I’ll keep an open mind and put both names into the mix.

Cluster Summary

I am very happy with this new tool as are other genetic genealogists.

These are the lines above that I have identifed using a simple threshold cluster technique. I have Hartley/Snell, then the earlier Snell. I have Frazer and Clarke. Then I have either Spratt or McMaster for the very small cluster. For my maternal side, so far, I only have Nicholson.

Trying FTDNA

Next, I added the FTDNA website to the AutoCluster Program. This time I lowered the lower threshold to 25 cM. Perhaps this will take longer to run. This will be a good chance to look at my FTDNA matches as I haven’t checked them out in a while.
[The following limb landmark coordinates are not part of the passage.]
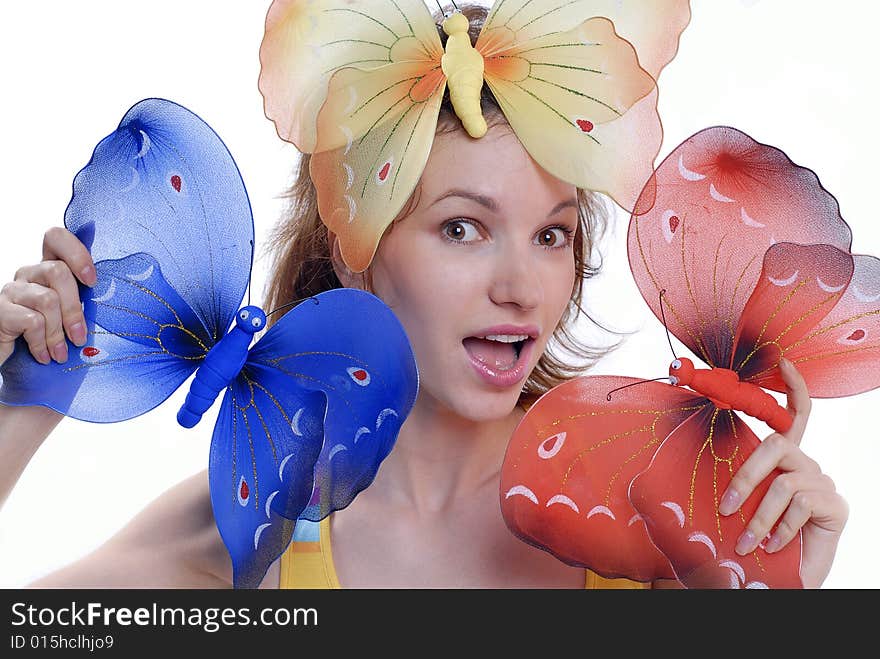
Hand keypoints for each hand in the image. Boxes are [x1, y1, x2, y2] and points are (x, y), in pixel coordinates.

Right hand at [0, 227, 95, 367]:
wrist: (23, 371)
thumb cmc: (56, 343)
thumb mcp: (76, 320)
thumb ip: (89, 303)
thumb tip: (118, 296)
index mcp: (50, 270)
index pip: (56, 237)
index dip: (76, 252)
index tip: (92, 281)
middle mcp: (29, 275)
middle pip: (57, 271)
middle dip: (74, 309)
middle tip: (80, 338)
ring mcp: (12, 290)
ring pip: (47, 300)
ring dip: (59, 333)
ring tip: (61, 354)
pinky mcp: (0, 310)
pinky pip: (31, 321)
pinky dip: (42, 343)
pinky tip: (44, 356)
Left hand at [718, 358, 847, 587]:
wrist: (779, 580)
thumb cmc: (748, 540)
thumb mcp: (725, 510)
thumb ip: (710, 487)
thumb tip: (645, 481)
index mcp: (780, 459)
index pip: (794, 414)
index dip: (793, 388)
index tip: (786, 362)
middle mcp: (805, 464)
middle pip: (777, 443)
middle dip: (746, 475)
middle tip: (725, 509)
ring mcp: (823, 483)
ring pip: (785, 482)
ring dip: (759, 515)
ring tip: (746, 543)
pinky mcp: (836, 506)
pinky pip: (803, 503)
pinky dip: (780, 528)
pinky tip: (772, 547)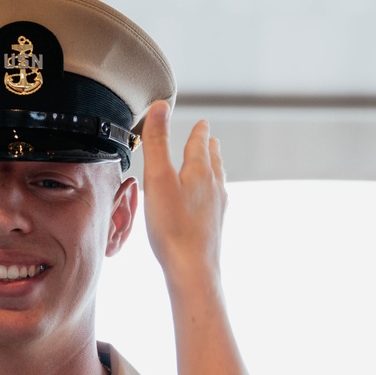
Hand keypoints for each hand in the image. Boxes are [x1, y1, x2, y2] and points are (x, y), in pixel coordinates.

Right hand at [141, 100, 226, 292]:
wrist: (192, 267)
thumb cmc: (172, 226)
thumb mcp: (158, 178)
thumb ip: (158, 142)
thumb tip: (160, 107)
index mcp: (199, 172)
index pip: (199, 144)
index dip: (198, 132)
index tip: (203, 123)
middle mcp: (213, 187)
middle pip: (212, 162)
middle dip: (209, 149)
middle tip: (210, 139)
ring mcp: (217, 208)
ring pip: (217, 181)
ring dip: (214, 169)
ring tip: (213, 166)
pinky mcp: (214, 227)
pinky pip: (216, 202)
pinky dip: (212, 193)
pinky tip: (210, 203)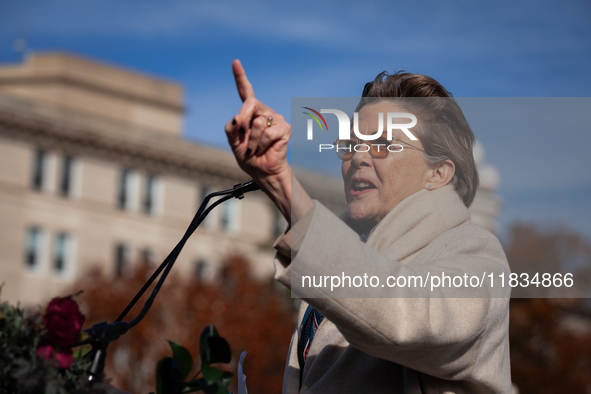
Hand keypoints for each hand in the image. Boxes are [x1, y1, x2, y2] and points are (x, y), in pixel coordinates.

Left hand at [225, 60, 290, 187]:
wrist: (262, 171)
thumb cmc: (249, 156)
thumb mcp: (233, 142)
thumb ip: (231, 129)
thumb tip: (236, 118)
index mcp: (251, 113)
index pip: (246, 92)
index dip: (240, 77)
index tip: (235, 62)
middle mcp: (264, 112)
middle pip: (250, 104)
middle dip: (243, 121)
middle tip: (243, 136)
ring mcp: (276, 119)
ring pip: (257, 123)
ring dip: (251, 141)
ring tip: (254, 149)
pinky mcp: (285, 128)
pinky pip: (267, 133)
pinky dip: (260, 145)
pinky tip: (263, 150)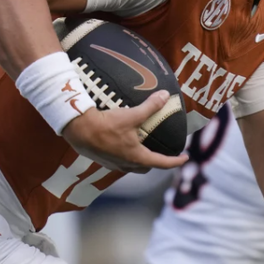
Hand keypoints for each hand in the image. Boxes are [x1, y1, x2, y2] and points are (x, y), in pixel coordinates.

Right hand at [61, 90, 188, 172]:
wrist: (78, 130)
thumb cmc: (106, 126)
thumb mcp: (131, 115)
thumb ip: (150, 107)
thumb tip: (166, 96)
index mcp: (136, 157)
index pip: (162, 163)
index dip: (176, 161)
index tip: (185, 158)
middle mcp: (126, 164)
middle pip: (146, 167)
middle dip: (156, 161)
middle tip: (161, 152)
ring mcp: (112, 164)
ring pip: (131, 166)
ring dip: (139, 159)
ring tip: (142, 147)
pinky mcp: (102, 159)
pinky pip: (118, 161)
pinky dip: (125, 155)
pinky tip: (121, 144)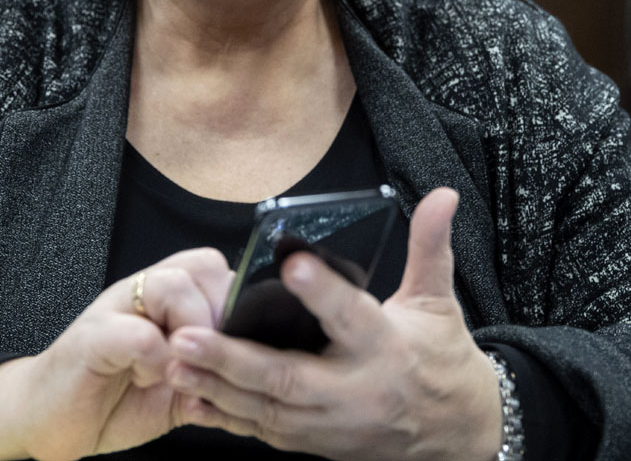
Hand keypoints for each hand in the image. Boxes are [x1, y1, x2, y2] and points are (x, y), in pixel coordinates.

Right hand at [0, 248, 233, 460]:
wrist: (50, 420)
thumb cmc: (114, 399)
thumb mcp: (176, 389)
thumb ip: (211, 374)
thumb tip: (257, 374)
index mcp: (166, 300)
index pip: (217, 272)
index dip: (238, 305)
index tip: (242, 348)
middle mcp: (142, 293)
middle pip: (202, 267)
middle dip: (220, 314)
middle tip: (215, 356)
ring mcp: (115, 308)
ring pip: (172, 285)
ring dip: (190, 330)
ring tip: (184, 368)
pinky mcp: (91, 337)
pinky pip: (136, 332)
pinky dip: (154, 358)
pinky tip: (151, 379)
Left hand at [165, 188, 502, 460]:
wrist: (455, 432)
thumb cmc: (440, 358)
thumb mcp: (437, 300)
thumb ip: (430, 246)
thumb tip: (442, 195)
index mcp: (386, 347)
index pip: (351, 316)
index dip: (322, 291)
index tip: (290, 262)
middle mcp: (355, 391)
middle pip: (290, 378)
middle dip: (234, 360)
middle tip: (187, 337)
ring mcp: (332, 424)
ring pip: (268, 410)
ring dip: (218, 388)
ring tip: (174, 362)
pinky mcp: (316, 443)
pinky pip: (265, 433)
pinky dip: (226, 417)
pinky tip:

This time, instead of 5 clusters, I have 33. My first Cluster has 108 members instead of 16. I assume that Cluster 1 at Ancestry is the same as Cluster 1 at FTDNA, but there are not a lot of people that have tested at both places. I would need to lower the threshold at Ancestry and then see if I saw any common names.

Frazer Cluster

The Frazer Cluster below in purple is Cluster 4:

I recognize my 2nd cousin once removed who is the first match. These Frazers tended to intermarry. This clusters carries an overlapping look that I also saw at Ancestry – even though there are different Frazer ancestors in the Ancestry Cluster versus the FTDNA Cluster.

Rathfelder Cluster

Beneath the Chart is an analysis part:

The first cluster to come up there is Cluster 9. That is likely due to the large match with my 2nd cousin Catherine. She is on the Rathfelder side which was missing in the high threshold Ancestry Cluster Analysis.

Cluster 9 is the Blue Cluster on the lower right above. It would be worthwhile pursuing the other two in the cluster. According to the tabular analysis above, Pamely has a tree. The link brings me right to Pamela’s tree. It goes back to her grandparents. So if I were to expand Pamela’s tree, I might see where the match is. The Rathfelder’s were from Latvia, so that is an easy place to notice.

Cluster 6 – Clarke

I could recognize this Cluster by one person who had Clarke as his middle name.

FTDNA Clusters

With 33 Clusters, it would take to long to look at all of them in this Blog. However, I am curious as to the 33 Clusters that came up.

Summary and Next Steps

  • The AutoCluster Tool is very helpful with AncestryDNA. This is because AncestryDNA doesn’t have the Chromosome Browser to check matches.
  • I would like to figure out why I have one large cluster at FTDNA versus all the small clusters
  • I would like to try this at 23andMe to see how it works there.
  • If nothing else, this tool should help focus my DNA research.
  • I would like to be able to cross-reference the clusters. For example, between AncestryDNA and FTDNA.
  • I would also like it if there would be a way to combine the clusters from the three companies.
  • Further, it would be great to add MyHeritage to the mix.